┌──

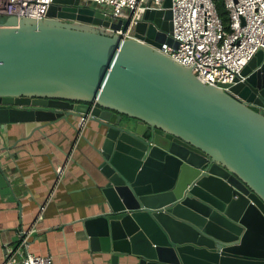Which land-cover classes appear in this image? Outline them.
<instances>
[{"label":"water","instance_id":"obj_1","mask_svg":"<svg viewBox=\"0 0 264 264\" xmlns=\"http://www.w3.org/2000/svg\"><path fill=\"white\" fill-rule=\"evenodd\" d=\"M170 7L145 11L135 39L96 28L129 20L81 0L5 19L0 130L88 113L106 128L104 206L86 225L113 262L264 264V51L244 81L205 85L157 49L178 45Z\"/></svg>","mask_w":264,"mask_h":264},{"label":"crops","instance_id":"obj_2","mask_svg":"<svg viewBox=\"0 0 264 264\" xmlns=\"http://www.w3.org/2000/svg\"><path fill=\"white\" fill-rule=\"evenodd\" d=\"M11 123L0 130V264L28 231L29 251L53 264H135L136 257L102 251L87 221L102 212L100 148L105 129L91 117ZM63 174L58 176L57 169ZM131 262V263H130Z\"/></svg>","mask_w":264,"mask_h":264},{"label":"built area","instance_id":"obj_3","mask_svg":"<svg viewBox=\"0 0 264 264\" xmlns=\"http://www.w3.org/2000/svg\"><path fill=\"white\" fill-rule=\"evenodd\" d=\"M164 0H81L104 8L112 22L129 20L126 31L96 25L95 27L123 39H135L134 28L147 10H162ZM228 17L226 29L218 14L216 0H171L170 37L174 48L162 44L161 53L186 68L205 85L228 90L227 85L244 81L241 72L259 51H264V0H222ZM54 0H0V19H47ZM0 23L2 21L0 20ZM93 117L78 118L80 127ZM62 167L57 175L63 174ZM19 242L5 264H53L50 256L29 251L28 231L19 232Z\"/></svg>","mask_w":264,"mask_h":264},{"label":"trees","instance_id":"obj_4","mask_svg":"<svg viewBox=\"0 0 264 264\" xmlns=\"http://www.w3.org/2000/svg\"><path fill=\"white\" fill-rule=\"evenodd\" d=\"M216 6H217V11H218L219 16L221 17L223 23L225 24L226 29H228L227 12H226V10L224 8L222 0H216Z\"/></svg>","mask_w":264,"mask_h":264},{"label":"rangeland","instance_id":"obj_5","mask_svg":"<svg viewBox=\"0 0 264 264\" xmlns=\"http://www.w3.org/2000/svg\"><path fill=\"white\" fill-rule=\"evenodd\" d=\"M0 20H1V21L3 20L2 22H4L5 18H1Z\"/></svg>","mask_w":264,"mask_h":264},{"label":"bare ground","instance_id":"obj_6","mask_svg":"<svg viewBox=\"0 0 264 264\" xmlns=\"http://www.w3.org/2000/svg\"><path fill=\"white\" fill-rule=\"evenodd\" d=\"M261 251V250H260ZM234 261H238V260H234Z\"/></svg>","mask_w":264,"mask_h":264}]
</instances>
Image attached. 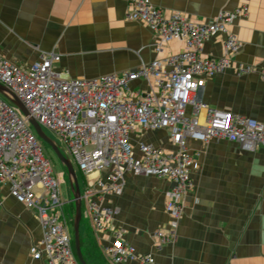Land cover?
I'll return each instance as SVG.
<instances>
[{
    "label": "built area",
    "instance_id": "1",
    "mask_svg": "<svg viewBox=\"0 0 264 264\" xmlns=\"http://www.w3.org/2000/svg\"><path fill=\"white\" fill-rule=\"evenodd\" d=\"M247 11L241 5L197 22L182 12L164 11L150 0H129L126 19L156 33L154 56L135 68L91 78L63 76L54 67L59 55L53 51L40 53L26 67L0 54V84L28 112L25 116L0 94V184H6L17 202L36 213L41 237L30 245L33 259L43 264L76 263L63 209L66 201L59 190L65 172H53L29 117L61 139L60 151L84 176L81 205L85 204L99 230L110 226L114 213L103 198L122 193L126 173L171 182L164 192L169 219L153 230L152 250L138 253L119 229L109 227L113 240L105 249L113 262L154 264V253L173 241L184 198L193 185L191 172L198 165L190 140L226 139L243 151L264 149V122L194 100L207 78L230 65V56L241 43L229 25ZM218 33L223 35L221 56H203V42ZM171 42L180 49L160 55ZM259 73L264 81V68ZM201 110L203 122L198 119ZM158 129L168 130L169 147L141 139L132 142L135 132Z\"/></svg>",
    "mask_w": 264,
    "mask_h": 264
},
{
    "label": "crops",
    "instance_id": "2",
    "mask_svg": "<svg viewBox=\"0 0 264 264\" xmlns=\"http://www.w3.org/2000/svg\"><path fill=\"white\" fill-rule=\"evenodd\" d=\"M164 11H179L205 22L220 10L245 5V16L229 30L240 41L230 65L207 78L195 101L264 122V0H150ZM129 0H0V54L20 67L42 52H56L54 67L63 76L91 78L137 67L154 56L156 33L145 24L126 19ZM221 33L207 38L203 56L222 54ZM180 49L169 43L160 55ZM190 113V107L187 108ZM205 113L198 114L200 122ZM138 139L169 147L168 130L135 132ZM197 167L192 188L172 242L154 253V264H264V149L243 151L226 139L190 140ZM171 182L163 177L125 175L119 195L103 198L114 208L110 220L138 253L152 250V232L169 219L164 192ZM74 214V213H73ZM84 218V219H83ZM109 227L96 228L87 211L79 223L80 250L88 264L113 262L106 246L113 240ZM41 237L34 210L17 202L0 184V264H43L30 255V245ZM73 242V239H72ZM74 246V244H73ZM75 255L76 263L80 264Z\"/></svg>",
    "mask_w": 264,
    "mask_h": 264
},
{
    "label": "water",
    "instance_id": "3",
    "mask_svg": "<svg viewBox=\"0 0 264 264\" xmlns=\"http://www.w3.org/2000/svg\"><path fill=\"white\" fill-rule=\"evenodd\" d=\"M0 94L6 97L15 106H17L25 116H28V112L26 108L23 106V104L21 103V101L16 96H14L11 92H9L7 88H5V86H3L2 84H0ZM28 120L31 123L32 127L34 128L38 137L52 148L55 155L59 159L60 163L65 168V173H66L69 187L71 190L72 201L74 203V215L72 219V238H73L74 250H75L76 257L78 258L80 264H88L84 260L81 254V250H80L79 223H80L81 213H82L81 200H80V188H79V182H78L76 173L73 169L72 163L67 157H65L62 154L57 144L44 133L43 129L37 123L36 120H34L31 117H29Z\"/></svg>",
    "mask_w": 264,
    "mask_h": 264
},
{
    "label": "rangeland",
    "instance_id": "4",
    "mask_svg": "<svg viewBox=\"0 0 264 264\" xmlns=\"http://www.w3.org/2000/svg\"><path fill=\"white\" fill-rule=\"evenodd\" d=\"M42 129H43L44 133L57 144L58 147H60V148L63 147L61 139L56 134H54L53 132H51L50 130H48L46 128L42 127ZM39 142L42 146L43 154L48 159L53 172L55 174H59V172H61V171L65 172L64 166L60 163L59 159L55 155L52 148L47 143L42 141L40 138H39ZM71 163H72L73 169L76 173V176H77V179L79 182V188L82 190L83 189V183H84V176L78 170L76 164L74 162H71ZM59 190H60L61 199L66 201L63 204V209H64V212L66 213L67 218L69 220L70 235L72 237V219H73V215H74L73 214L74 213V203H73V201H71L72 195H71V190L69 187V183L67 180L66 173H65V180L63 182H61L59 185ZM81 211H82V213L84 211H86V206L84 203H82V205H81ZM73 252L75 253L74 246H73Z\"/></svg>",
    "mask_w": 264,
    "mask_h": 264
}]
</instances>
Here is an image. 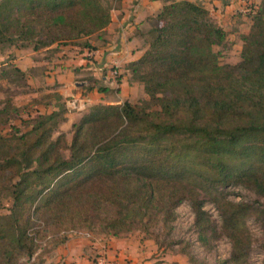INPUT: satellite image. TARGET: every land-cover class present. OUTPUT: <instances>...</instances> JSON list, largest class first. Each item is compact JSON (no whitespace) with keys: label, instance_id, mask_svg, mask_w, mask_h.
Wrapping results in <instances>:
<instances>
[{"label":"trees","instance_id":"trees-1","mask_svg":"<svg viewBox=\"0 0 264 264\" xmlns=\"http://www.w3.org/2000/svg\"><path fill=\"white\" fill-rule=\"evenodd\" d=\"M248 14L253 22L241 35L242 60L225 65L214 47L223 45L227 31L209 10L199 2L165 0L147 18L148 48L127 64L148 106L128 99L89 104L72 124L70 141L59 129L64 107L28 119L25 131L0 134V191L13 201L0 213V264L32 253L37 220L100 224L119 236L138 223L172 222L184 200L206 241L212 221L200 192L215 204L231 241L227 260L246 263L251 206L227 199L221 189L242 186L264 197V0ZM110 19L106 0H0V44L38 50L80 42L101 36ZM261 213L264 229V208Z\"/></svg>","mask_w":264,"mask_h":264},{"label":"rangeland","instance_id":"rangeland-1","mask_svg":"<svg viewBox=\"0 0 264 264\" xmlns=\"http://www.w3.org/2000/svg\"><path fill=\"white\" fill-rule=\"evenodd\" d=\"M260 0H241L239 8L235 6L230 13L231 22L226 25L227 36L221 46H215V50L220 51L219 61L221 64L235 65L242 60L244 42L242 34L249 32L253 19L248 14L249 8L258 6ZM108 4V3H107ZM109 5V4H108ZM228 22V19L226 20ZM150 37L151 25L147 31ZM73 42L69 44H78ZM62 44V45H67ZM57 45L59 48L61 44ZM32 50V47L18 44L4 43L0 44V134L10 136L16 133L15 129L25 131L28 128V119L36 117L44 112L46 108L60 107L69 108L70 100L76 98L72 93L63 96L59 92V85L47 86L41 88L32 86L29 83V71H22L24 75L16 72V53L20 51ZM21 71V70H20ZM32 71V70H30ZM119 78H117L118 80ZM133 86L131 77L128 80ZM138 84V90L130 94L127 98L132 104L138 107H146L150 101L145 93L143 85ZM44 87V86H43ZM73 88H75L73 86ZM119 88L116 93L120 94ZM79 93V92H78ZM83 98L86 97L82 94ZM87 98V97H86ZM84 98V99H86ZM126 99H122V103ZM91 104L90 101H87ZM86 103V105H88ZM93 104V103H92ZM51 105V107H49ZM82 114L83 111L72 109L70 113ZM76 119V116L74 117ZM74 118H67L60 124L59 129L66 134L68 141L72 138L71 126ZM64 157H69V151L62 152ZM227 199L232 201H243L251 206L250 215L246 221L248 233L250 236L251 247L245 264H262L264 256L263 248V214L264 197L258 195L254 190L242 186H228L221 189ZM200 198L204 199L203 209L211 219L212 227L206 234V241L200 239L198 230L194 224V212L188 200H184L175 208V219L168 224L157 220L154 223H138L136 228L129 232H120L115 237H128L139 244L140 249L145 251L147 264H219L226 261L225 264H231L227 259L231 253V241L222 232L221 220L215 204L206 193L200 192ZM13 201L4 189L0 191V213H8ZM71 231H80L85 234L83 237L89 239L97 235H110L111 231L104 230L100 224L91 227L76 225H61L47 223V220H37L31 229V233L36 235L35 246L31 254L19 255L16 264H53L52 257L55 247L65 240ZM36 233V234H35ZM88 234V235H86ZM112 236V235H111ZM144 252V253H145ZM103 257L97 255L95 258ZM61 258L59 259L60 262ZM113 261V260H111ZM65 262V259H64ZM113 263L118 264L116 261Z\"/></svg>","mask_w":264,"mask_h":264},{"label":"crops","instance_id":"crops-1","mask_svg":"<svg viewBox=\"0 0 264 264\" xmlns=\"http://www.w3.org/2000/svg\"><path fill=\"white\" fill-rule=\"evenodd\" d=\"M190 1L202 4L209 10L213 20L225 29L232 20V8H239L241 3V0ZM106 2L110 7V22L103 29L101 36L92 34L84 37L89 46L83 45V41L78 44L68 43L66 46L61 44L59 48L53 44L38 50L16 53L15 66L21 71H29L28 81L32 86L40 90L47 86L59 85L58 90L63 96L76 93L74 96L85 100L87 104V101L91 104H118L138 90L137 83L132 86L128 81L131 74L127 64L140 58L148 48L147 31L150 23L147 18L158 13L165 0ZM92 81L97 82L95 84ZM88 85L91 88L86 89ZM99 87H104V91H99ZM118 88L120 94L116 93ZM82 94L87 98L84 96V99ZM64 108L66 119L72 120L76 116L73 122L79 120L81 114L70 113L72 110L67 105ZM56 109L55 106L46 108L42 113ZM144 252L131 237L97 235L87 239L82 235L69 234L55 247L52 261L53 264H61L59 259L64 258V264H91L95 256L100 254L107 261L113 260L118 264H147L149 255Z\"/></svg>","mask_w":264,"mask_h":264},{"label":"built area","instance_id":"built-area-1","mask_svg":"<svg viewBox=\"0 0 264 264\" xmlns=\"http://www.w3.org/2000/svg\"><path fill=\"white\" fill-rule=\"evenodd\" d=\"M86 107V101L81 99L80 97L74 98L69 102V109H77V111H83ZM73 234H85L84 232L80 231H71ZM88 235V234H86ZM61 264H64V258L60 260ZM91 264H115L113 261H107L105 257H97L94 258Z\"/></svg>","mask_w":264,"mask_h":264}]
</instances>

└──
┌──

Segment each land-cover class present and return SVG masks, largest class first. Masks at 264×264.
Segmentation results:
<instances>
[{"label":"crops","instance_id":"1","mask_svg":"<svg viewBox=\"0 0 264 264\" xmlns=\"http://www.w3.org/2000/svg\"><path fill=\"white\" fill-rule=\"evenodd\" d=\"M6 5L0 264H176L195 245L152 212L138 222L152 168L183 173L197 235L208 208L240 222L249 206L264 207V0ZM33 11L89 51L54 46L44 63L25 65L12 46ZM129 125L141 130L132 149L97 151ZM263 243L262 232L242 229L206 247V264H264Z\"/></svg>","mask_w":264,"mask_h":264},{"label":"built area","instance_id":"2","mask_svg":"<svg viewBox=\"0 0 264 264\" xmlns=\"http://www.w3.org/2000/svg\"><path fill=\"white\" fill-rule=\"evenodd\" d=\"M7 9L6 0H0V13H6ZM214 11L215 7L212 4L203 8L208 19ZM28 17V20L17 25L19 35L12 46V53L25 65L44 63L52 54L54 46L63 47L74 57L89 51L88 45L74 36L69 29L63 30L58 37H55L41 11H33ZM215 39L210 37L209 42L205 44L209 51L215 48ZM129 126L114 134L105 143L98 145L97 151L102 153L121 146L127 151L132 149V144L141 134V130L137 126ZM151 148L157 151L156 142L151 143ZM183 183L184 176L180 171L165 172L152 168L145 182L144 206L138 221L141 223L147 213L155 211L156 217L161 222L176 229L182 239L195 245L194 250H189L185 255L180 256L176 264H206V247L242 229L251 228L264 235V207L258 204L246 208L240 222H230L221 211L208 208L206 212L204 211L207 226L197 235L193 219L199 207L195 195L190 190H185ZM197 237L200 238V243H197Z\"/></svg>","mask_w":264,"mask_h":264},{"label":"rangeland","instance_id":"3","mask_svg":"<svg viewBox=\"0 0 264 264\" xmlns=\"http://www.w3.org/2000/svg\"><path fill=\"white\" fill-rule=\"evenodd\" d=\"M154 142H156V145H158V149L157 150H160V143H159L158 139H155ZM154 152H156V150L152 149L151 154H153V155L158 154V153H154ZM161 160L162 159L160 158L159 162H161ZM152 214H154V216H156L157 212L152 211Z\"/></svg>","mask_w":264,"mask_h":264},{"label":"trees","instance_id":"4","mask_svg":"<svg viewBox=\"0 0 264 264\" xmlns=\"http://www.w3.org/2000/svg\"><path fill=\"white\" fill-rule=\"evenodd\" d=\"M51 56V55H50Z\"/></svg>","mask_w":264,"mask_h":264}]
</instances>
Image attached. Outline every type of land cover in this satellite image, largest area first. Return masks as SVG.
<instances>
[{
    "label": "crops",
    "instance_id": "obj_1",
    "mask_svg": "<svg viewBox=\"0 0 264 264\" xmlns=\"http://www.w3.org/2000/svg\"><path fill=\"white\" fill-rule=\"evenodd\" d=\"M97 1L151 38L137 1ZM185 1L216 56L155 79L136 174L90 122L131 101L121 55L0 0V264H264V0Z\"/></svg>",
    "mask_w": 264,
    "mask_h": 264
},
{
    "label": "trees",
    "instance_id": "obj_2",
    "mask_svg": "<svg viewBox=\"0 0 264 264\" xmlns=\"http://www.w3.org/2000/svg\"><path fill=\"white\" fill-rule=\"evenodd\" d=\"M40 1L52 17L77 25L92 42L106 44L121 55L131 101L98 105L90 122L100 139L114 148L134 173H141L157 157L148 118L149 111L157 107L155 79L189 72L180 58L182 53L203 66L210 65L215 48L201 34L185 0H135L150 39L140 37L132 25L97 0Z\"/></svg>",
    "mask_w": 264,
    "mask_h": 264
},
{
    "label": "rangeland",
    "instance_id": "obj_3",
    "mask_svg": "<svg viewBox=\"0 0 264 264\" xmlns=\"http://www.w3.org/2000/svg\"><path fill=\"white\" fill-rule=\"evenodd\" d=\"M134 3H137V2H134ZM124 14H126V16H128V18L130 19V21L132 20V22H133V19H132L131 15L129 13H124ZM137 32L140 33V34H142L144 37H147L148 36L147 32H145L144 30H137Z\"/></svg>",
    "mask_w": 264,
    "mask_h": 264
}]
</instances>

└──

**INSTRUCTIONS TO FOLLOW**: Pull out each row above that includes the word "masks", and copy those rows in full.

**TASK SOLUTION**:
Segment each land-cover class present and return SVG masks, largest class first. Masks at 264×264.
Image attached. Outline every type of land cover in this satellite image, largest area first. Return masks as SVG.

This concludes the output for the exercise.